• **WHAT YOU NEED TO DO**:
Give the lines of the items as a numbered list, starting at the beginning of the items and ending at the line that contains "Il recente Rally di Roma Capitale non ha", with both ends included and blank lines left out.

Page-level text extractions
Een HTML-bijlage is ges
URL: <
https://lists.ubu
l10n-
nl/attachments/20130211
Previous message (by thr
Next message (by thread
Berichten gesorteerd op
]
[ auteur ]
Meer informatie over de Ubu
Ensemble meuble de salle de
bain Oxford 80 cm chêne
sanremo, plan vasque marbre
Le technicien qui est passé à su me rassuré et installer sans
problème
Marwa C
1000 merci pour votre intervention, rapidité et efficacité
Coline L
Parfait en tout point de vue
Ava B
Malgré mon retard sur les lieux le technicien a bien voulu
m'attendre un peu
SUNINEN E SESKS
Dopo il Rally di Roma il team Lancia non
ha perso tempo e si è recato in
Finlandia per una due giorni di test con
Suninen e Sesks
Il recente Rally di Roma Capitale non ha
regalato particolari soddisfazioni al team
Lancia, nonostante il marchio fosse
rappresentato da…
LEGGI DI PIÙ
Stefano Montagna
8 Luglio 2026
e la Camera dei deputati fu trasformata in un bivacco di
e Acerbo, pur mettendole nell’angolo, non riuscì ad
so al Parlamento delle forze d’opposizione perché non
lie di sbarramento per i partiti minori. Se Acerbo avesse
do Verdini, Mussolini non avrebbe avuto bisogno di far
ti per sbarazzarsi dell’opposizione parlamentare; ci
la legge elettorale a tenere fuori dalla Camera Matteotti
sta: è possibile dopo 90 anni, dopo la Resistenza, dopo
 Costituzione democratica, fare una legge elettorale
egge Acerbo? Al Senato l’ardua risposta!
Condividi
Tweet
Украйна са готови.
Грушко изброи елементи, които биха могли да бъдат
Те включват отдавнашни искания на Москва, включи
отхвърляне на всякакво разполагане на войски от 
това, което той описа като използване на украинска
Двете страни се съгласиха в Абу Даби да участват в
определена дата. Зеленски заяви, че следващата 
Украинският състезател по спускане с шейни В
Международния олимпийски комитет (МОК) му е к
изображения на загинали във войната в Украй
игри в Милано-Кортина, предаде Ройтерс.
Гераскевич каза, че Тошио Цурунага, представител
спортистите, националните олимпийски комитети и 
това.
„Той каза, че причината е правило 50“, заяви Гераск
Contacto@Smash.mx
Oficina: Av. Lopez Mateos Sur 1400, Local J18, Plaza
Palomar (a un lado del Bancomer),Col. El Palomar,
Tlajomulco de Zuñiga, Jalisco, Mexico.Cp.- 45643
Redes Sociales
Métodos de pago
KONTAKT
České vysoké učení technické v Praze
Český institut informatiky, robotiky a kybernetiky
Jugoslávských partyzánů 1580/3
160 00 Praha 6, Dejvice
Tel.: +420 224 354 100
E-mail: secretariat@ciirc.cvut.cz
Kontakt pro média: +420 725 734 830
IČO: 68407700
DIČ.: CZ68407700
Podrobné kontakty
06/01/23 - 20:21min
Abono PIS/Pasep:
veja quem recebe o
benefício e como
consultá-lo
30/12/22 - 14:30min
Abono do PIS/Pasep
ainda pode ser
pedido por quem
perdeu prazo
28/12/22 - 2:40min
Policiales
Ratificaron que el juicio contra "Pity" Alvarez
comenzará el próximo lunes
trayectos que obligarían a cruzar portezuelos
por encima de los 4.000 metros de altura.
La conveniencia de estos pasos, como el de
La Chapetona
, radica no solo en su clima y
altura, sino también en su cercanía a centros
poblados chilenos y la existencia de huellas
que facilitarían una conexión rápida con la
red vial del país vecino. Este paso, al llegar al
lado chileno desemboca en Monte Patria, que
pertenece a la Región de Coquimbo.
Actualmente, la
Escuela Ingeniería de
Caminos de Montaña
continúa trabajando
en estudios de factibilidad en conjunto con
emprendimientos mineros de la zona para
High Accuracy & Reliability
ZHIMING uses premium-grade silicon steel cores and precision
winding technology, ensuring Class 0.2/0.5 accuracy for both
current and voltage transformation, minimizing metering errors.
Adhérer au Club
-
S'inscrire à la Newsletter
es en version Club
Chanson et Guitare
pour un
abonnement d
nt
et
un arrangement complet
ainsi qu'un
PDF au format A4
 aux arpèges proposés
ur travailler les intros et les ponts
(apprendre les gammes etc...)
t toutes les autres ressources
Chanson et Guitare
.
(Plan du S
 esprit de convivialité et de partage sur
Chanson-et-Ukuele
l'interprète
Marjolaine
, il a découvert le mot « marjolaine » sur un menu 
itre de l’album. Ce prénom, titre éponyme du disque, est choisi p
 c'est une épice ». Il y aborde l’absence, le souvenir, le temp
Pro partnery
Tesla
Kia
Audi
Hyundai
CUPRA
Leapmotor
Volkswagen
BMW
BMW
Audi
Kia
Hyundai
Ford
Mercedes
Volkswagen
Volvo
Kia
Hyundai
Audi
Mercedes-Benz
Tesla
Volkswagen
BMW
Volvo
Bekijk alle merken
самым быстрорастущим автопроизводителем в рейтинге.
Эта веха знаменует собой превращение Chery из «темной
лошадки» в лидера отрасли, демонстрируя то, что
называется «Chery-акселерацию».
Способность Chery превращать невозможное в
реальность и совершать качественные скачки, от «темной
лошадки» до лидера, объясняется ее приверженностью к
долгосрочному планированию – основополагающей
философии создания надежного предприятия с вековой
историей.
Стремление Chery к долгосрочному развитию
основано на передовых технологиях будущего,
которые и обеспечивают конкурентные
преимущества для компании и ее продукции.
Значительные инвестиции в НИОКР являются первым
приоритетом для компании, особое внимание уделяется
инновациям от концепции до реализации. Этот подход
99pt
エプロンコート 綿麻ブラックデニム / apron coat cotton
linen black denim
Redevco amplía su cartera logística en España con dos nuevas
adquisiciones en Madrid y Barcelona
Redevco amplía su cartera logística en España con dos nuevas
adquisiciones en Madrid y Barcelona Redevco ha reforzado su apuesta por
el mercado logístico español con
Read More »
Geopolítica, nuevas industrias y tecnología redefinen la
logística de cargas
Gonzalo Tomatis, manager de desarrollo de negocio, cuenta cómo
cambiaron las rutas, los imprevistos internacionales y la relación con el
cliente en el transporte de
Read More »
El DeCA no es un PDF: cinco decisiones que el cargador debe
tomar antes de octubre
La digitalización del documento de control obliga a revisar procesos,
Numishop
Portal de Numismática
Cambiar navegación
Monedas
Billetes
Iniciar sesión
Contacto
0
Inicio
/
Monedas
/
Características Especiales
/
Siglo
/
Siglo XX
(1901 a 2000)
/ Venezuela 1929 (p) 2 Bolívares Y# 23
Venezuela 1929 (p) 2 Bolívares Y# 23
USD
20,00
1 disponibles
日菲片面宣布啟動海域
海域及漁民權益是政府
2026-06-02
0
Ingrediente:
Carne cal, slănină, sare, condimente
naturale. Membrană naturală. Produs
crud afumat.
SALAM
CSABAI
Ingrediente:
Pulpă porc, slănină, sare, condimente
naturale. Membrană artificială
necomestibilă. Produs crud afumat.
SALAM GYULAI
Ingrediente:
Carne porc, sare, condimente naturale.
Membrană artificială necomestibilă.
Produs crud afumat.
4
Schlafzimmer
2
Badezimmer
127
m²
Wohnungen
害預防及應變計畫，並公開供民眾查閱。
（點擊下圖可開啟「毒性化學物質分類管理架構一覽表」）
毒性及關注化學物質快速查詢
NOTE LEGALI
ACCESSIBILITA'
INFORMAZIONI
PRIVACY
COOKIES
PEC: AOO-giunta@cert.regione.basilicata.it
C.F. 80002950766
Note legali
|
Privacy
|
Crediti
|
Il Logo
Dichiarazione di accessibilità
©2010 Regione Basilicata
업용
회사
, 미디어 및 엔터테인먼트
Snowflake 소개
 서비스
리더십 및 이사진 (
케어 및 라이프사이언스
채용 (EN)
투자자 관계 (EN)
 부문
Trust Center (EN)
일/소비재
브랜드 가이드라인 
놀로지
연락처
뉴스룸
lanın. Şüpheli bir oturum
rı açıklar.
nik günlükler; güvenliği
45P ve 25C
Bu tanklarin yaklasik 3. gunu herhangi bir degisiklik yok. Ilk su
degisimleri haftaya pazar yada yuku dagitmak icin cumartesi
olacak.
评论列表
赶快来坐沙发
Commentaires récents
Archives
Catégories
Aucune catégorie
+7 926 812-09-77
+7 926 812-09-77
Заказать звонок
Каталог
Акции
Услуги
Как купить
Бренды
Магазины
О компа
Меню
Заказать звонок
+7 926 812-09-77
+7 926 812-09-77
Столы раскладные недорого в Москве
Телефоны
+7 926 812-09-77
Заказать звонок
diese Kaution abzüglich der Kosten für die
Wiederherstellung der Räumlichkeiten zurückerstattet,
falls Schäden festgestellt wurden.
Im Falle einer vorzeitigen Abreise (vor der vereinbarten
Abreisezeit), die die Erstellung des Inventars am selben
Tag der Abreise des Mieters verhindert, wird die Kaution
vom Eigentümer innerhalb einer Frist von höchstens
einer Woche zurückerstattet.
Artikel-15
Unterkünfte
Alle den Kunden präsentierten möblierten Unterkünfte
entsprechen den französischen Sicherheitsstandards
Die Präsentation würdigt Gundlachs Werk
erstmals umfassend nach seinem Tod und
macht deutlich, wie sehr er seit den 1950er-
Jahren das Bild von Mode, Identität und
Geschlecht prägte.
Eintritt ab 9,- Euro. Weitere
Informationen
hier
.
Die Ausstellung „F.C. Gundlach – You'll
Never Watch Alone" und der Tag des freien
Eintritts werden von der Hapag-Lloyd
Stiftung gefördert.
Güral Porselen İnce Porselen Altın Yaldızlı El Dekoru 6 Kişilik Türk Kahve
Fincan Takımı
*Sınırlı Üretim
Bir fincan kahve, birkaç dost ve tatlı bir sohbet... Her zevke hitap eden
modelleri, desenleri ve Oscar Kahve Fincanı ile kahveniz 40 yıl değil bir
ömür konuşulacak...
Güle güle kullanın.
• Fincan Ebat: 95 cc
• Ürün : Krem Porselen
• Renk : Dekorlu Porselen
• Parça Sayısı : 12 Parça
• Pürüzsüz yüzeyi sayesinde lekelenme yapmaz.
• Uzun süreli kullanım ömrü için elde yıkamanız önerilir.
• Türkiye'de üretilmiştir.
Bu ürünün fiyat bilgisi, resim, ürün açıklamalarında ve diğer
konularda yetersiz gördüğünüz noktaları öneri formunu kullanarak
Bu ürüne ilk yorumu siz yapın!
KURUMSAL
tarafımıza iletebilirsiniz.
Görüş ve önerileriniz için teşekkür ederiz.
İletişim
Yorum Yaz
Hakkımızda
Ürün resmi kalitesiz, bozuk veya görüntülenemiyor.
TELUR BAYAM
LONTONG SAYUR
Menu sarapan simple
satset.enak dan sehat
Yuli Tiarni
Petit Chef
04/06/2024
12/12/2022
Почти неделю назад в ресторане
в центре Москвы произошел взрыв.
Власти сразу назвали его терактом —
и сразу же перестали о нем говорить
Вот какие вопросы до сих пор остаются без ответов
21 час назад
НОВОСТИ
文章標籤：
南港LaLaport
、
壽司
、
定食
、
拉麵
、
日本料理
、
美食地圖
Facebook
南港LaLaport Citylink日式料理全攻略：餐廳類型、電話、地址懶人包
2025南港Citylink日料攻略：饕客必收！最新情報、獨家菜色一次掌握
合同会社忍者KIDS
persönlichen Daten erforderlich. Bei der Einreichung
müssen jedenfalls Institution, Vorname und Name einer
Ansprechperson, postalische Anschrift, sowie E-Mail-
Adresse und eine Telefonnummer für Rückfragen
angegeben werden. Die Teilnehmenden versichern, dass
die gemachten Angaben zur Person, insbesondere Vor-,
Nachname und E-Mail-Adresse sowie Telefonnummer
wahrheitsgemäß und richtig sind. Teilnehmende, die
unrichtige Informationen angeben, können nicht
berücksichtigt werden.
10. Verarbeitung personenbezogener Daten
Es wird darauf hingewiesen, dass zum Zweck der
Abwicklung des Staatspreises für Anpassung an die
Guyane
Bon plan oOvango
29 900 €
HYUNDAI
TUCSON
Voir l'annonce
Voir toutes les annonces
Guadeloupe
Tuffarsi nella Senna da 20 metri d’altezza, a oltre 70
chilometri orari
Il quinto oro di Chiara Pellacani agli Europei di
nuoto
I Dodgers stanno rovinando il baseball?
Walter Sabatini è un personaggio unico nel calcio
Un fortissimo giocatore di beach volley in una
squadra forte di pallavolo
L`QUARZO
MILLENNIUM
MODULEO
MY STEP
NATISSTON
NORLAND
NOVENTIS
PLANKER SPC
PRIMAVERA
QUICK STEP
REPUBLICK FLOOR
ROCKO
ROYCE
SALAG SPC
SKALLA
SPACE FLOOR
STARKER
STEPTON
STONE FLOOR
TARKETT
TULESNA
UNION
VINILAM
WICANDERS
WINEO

• **SOLUTION**:
1. Een HTML-bijlage is ges
2. URL: <
3. https://lists.ubu
4. l10n-
5. nl/attachments/20130211
6. Previous message (by thr
7. Next message (by thread
8. Berichten gesorteerd op
9. ]
10. [ auteur ]
11. Meer informatie over de Ubu
12. Ensemble meuble de salle de
13. bain Oxford 80 cm chêne
14. sanremo, plan vasque marbre
15. Le technicien qui est passé à su me rassuré et installer sans
16. problème
17. Marwa C
18. 1000 merci pour votre intervention, rapidité et efficacité
19. Coline L
20. Parfait en tout point de vue
21. Ava B
22. Malgré mon retard sur les lieux le technicien a bien voulu
23. m'attendre un peu
24. SUNINEN E SESKS
25. Dopo il Rally di Roma il team Lancia non
26. ha perso tempo e si è recato in
27. Finlandia per una due giorni di test con
28. Suninen e Sesks
29. Il recente Rally di Roma Capitale non ha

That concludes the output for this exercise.